The takeaway that I—and many other players—had was that Blizzard's rapid patch cadence was impacting its QA, and while I still do partially wonder if that's to blame, at least in the case of problems that were long-flagged, Ion Hazzikostas has peskily introduced some nuance to my grand narrative. Gee darnit.
That's per an interview with YouTube channel Psybear_tv, where the director speaks on what went wrong with Patch 12.0.5: "If it ever feels like something is rushed, or half-baked, that's not something that we're gonna take lightly—I think we wanna understand what more players were hoping for from a given system or a given feature, take that to heart, and do better the next time."
Hazzikostas is proud of the "faster patch cadence from Dragonflight onwards," one that he says lets the team get out a wider spread of content for folks with different tastes. However, he emphasises that "just because we move faster doesn't mean that we are sacrificing quality—we are never going to put something in a patch if it's not ready."
Which might come as a bitter draught to players who were impacted by 12.0.5, though Hazzikostas says "It's obviously not lost on me that—pretty recent was 12.05's release, and a lot of understandable consternation among players about like: 'Wow, this seems really buggy, is Blizzard moving too quickly, are they sacrificing quality for speed, for quantity?'"
Speed isn't the problem, says Hazzikostas, but a hiccup in logistics: "If anything it was actually us being a bit too aggressive in trying to fix bugs very close to the patch release time."

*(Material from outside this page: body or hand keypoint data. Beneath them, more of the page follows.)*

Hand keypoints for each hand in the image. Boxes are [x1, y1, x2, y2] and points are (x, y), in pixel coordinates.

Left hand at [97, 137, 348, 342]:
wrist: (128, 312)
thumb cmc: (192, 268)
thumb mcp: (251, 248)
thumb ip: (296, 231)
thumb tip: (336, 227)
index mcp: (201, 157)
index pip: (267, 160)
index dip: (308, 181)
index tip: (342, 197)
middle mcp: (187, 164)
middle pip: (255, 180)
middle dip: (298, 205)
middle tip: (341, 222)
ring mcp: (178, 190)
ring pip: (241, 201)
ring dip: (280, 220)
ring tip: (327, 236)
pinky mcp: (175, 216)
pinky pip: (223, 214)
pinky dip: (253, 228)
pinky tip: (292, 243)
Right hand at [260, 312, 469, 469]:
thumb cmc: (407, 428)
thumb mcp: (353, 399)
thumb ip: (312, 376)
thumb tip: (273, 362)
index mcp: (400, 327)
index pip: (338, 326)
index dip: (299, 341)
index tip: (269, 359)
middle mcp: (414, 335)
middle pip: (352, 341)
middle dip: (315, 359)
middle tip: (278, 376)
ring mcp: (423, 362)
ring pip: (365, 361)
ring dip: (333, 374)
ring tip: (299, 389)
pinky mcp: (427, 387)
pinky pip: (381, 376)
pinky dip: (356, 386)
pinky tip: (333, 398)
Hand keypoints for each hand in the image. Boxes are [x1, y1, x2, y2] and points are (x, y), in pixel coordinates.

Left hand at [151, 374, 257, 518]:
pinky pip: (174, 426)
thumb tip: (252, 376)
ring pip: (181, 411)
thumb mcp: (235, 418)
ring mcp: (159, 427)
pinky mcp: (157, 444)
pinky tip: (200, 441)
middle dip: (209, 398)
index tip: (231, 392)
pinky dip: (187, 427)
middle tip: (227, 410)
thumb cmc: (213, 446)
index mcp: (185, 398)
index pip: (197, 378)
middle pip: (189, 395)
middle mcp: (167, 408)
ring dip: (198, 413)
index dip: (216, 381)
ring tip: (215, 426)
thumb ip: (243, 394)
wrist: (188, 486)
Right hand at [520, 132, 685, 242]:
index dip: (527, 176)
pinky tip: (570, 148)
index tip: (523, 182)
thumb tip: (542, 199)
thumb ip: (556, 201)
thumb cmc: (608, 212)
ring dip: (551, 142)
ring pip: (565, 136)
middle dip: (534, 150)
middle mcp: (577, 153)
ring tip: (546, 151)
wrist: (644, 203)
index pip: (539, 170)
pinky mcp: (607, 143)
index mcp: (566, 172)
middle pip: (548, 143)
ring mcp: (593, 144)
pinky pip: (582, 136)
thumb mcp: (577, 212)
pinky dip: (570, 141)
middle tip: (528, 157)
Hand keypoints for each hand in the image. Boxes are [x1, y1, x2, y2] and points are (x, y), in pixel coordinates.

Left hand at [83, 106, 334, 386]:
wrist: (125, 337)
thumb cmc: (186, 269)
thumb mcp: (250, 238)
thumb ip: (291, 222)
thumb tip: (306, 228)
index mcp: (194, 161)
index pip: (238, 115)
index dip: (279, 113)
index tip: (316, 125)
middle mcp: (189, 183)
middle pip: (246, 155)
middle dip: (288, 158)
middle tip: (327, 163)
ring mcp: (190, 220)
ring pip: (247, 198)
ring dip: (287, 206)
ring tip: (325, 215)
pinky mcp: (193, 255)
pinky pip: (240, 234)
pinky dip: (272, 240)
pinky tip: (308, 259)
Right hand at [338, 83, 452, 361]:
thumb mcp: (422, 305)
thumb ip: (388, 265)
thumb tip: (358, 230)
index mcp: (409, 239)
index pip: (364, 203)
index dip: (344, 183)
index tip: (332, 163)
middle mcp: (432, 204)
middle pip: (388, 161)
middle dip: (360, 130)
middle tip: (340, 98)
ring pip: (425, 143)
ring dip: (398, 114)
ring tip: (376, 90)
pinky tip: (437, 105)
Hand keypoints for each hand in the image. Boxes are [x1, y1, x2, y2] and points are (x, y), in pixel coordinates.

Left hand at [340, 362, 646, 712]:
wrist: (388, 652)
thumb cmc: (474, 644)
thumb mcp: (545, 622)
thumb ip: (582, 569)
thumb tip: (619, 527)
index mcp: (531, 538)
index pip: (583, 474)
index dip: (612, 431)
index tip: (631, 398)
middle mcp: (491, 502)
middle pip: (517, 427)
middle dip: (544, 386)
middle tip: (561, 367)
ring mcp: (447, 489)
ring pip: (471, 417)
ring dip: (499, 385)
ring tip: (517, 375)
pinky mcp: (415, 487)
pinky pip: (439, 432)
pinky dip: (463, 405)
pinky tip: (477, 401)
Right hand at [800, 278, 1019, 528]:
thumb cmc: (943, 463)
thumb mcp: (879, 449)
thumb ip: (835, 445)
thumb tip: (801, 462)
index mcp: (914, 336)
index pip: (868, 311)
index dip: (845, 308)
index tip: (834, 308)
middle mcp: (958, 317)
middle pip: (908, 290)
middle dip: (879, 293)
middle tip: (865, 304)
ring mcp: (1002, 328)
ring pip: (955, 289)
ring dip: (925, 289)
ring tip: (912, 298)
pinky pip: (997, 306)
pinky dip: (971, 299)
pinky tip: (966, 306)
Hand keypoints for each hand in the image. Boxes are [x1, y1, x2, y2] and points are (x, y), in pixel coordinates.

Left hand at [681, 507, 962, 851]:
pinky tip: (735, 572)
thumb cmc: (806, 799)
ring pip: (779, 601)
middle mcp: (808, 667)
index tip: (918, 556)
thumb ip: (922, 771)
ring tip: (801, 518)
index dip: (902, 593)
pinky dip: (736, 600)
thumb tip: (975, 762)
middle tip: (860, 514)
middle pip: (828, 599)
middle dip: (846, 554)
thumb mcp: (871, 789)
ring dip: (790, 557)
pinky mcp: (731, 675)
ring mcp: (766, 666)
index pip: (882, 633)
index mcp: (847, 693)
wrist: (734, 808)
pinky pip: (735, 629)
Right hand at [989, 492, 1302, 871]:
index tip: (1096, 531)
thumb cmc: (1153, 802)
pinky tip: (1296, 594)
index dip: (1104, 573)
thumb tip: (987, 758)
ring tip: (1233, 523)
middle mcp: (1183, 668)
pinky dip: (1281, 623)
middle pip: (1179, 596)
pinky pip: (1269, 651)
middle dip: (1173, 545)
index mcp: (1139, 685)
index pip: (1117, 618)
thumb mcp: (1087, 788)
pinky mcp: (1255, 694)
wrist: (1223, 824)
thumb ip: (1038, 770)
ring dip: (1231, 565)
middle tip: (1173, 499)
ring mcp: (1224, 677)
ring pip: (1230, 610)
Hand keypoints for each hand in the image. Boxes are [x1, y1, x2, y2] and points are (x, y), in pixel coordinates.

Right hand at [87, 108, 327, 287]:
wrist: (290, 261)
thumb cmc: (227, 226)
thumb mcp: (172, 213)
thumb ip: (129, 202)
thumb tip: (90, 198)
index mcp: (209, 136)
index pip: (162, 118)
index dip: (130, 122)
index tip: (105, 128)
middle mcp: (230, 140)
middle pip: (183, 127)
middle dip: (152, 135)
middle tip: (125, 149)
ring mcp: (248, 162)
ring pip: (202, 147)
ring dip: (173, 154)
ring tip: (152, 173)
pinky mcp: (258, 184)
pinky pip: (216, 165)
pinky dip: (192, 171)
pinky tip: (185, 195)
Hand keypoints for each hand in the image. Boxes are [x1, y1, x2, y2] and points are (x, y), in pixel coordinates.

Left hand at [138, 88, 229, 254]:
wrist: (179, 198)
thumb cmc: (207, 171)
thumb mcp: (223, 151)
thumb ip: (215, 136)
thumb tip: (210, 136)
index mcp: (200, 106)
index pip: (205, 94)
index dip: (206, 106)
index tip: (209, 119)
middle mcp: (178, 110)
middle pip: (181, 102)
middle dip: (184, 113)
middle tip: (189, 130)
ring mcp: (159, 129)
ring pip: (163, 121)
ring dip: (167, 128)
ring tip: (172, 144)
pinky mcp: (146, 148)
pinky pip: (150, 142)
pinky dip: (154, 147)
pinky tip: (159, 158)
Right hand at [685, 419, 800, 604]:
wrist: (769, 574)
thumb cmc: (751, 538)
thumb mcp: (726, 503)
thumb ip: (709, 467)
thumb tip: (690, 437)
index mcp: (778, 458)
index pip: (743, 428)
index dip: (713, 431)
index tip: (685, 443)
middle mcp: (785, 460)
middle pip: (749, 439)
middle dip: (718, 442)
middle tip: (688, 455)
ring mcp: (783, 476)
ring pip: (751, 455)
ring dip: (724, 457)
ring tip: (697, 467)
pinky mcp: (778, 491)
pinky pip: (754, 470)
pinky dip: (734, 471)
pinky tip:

One example he uses is the fact that player housing got disabled for a whole day: "Not a good look, right? … What happened was, what we discovered during our internal checks that day, the day the patch deployed, was that people who zoned into their houses [who] had any decor that was off the ground in any way? It snapped to the ground, and did so in a way that permanently changed their placement in their house, destroying a lot of people's setups."